- The Washington Times - Sunday, August 31, 2003

CHICAGO - Sho Yano’s mother hands him his lunch for school in a brown paper bag — a turkey sandwich and cookies.

“You don’t need any bones today? No bones?” Kyung Yano asks her quiet, spectacle-wearing 12-year-old, who shakes his head “no” as they head out their apartment door. She wants to make sure he isn’t supposed to take his samples of spinal bones and a human skull to class, where he’s learning about human anatomy.

But Sho isn’t in junior high. He’s a first-year medical school student at the University of Chicago, one of the youngest graduate students in the university’s history.

If he weren’t also getting his Ph.D. along with his medical degree — thus, pushing his age at graduation to 19 or 20 — he’d also be on course to become the youngest person to graduate from any medical school. According to Guinness World Records, a 17-year-old graduated from medical school in New York in 1995.

But Sho is utterly uninterested in setting records. He also shuns the labels often used to describe him — “prodigy” and “little genius” among them.

Yes, he has an IQ over 200. And yes, he graduated in three years from Chicago’s Loyola University, summa cum laude. But for him, going to school is about learning as much as he can.

“And there’s a lot of stuff to know,” he says, as he thumbs through one of his extra-thick medical books.

While many kids his age have been spending their summers at camp or the beach, Sho has been dissecting a human cadaver and learning the intricacies of the 12 cranial nerves. And so far, having scored A’s on his first few quizzes, he’s handling the course work better than some who are a decade or more older than him.

In some ways, Sho is still a typical 12-year old. He has a pet rabbit and sometimes squabbles with his little sister, Sayuri.

At school, he’s more of the little brother figure. His classmates tease him, for instance, about finding a girlfriend. But they also go out of their way to include him. The medical school also has adjusted Sho’s schedule a bit, delaying his clinical work with patients for his last two years in the program.

Still, pathology professor Dr. Tony Montag says he sometimes forgets that Sho is younger than his classmates.

“Of course, to me, they’re all kids. So he doesn’t seem particularly different than any of the students,” says Dr. Montag.

Born in Portland, Ore., Sho spent most of his early years in California, where his father, Katsura, now runs the American subsidiary of a Japanese shipping company.

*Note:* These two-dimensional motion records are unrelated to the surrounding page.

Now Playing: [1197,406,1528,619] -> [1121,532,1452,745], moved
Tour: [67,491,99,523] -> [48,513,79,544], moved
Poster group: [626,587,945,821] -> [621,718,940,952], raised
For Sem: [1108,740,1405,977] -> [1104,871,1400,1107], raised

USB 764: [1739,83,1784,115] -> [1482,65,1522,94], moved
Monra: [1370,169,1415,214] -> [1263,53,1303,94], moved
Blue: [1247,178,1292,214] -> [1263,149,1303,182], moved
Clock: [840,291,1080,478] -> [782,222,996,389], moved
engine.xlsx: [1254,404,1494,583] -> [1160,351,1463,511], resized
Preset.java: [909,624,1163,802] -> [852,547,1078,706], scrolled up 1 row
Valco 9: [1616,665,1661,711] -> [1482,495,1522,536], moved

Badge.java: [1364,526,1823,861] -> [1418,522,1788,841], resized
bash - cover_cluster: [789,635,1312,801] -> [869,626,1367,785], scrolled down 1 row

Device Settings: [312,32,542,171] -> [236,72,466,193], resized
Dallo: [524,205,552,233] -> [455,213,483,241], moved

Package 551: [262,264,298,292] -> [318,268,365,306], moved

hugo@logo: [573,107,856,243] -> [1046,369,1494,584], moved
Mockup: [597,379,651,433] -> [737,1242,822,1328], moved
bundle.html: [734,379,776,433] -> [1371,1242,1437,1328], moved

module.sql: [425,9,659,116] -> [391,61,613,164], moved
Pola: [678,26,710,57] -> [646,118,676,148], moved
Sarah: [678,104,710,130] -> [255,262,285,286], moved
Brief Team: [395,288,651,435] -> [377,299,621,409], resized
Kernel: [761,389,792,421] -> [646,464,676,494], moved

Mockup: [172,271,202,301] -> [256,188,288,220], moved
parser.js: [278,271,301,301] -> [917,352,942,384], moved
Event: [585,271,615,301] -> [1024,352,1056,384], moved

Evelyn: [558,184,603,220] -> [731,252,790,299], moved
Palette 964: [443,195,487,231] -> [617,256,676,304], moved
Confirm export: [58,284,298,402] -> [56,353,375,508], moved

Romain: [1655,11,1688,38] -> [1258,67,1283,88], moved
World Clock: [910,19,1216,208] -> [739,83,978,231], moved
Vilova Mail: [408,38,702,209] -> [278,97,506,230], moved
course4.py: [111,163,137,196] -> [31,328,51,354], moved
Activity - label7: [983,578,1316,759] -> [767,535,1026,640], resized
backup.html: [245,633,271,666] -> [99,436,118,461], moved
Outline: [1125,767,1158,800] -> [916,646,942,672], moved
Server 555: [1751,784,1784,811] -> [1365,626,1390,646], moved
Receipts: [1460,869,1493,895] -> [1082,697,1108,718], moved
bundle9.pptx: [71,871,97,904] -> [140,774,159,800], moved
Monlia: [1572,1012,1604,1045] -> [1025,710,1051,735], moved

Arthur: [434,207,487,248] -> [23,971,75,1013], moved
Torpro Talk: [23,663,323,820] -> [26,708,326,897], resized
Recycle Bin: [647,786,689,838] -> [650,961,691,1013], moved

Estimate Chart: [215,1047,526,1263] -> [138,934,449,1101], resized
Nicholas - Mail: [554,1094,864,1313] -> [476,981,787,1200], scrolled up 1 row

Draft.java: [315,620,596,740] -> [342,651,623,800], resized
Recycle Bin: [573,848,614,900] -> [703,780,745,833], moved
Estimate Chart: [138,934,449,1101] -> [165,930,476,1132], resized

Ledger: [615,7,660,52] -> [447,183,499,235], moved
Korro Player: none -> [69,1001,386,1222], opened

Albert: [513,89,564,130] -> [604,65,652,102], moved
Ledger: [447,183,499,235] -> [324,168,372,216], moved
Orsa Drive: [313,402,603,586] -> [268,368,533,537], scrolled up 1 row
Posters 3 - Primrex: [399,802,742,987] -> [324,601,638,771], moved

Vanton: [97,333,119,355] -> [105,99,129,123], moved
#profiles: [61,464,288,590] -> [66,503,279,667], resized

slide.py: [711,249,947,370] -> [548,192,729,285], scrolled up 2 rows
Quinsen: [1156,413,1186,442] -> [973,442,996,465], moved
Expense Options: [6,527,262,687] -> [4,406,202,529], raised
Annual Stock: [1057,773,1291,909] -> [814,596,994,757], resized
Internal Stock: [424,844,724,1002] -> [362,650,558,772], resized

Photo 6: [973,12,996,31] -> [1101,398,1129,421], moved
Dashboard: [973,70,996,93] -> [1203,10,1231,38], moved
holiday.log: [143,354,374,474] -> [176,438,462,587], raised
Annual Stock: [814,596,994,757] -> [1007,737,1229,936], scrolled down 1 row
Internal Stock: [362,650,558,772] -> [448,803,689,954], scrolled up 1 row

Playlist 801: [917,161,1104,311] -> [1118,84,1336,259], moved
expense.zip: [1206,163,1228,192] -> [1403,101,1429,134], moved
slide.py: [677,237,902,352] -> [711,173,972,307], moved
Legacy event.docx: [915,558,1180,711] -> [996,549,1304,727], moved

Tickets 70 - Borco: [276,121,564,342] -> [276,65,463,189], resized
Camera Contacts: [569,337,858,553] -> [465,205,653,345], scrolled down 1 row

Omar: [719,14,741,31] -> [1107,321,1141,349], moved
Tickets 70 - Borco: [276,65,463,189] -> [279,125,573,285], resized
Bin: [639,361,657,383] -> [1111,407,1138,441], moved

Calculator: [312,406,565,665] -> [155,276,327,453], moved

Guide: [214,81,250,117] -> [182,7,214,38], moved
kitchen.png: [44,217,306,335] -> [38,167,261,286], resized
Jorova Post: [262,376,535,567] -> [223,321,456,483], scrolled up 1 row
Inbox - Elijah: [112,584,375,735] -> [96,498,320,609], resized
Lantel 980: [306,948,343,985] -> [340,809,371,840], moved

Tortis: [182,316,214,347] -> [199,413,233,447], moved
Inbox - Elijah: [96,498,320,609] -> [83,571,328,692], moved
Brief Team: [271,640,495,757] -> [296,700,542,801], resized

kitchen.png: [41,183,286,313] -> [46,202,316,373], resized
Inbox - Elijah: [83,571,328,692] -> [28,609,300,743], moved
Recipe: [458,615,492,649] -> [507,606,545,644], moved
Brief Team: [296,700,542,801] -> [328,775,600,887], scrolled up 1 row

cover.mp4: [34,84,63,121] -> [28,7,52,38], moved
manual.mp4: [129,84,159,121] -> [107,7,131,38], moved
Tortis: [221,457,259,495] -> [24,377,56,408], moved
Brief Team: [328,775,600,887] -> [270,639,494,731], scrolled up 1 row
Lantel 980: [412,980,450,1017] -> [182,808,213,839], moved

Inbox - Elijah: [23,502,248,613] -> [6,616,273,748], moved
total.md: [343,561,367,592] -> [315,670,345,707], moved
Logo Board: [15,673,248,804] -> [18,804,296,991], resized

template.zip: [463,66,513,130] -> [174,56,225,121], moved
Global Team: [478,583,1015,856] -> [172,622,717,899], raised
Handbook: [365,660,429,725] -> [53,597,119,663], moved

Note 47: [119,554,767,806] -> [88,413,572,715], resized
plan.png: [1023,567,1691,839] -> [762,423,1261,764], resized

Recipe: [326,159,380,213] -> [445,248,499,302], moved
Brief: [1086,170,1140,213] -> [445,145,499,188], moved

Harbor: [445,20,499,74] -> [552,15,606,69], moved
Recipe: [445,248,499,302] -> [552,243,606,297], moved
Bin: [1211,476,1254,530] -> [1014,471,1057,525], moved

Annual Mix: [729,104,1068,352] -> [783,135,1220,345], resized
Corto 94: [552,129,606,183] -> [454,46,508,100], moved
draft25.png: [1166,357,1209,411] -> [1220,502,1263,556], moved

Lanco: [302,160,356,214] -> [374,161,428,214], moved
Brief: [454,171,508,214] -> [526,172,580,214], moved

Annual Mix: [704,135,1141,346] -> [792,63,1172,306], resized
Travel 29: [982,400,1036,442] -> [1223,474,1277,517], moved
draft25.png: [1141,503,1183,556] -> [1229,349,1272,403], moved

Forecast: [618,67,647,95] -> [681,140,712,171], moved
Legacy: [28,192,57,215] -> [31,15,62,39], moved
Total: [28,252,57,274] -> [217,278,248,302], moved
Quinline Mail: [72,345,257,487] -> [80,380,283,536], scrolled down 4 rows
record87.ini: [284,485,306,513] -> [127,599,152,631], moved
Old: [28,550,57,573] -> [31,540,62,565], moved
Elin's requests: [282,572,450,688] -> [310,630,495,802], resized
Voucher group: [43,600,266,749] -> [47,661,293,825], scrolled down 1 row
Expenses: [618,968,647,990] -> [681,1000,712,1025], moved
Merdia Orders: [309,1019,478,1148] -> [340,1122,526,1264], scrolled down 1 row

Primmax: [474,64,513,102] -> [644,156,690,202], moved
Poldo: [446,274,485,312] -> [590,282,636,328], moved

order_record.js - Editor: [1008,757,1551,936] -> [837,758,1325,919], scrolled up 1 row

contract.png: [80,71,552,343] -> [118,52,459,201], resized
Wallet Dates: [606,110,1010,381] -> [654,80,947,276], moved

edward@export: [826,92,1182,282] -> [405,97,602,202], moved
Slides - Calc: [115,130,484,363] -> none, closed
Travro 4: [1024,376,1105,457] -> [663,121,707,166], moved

Sho lives in the university’s family housing with his mother, who originally came to this country from Korea to study art history, and 7-year-old Sayuri, a talented student in her own right who wants to be a cardiologist.

From early on, his mom says it was apparent that Sho was gifted.

His mother recalls trying to master a waltz by Chopin on the piano while 3-year-old Sho played with toy trains below her. Frustrated, she went to the kitchen to take a break — and a few moments later, hurried back in amazement as she heard Sho playing the piece.

By age 4, he was composing. And by age 7, he was doing high school work — taught by his parents because they couldn’t find a school that could accommodate him. By age 8, he scored a 1,500 out of 1,600 possible points on the SAT and started college at age 9.

The response from the public — and some of his undergraduate classmates — has not always been positive. Recently, Sho did an Internet search of his name and was surprised to find many people commenting about his life in blogs (or Web logs).

“One person said, ‘Look at this miserable child with a pushy mother,’” Sho says. “Another said, ‘Look at this miracle of God with his supportive parents.’”

Sho smiles at the notion that his parents have pushed him. “Sometimes, I kind of pull them along,” he says.

The number of preteen college students is still very small. But college administrators say they’re getting more applications from teens who finish high school a year or two early.

How young is too young when it comes to students entering college? Researchers say each case needs to be evaluated individually.

Gary Kiger, the dean of the College of Humanities, Arts and Social Sciences at Utah State University, has had at least two young prodigies enrolled during his tenure — including a political science major who recently graduated as valedictorian at age 15.

But Mr. Kiger says it’s important to ask: “Who’s pushing? Is it the parents? Does the child really want this?”